SAP and Microsoft tighten bonds

SAP and Microsoft tie-up has paid dividends for both parties

The Duet partnership between SAP and Microsoft has resulted in 200,000 licence sales in three months and plans call for an even more ambitious level of integration in the next year or so.

Duet connects Microsoft front-end productivity applications to data held in SAP in an attempt to make it easier for information workers to glean data from complex back-office systems. Most early adopters are using unmodified versions of the built-in scenarios provided by the first release of Duet but the expectation is that many will customise later, SAP said.

“There’s clearly a lot of demand,” said Prashanth Shetty, SAP director of solutions marketing. “The intention was to focus on horizontal markets and we’re finding business users are leaning to out-of-the-box scenarios but we’re fully aware we need to provide tools in order to scale the product.”

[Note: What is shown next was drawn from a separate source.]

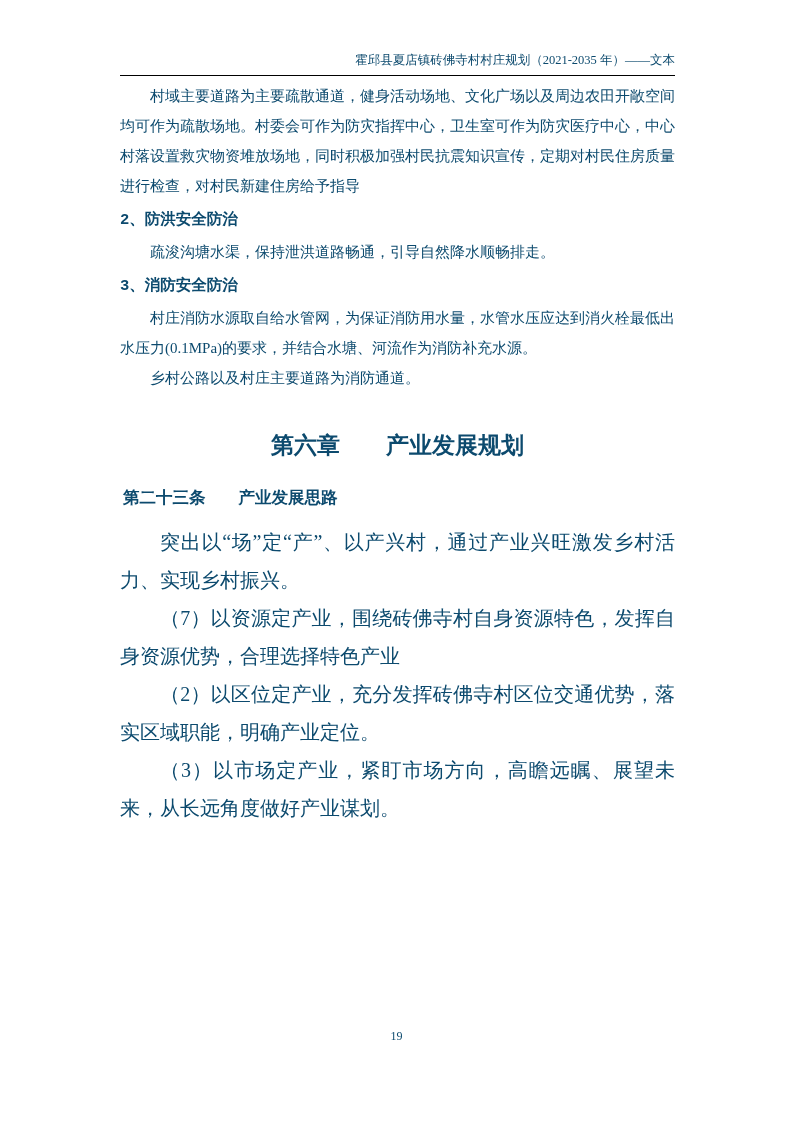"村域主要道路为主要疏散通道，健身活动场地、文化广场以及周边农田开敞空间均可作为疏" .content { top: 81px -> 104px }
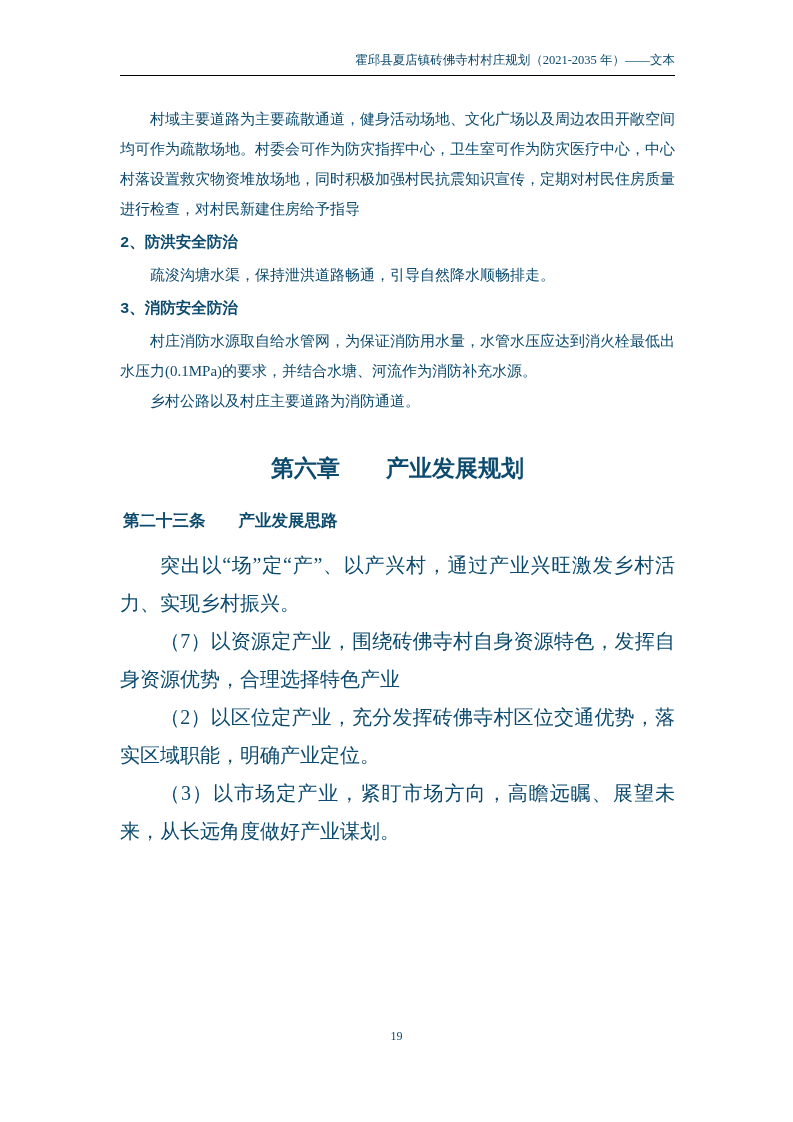"第六章 产业发展规划" .h-chapter { font-family: Liberation Sans, sans-serif -> Liberation Serif, serif }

Starting from December, SAP said it plans to release “value packs” that add Office 2007 support and more scenarios including sales, travel and demand-planning management capabilities. In the summer, the firms plan to release Duet 1.5 with more scenarios plus configuration and customisation tools.

Further out, Duet 2.0 will be targeted at supporting more sophisticated environments.

“There’s tremendous interest in getting new line-of-business scenarios such as supply-chain management and CRM,” said Shetty. “We see the value packs and 1.5 releases as milestones but the big one is version 2.0.”

SAP has not set a public schedule for delivering the 2.0 release but Shetty said the company was shooting for the end of 2007.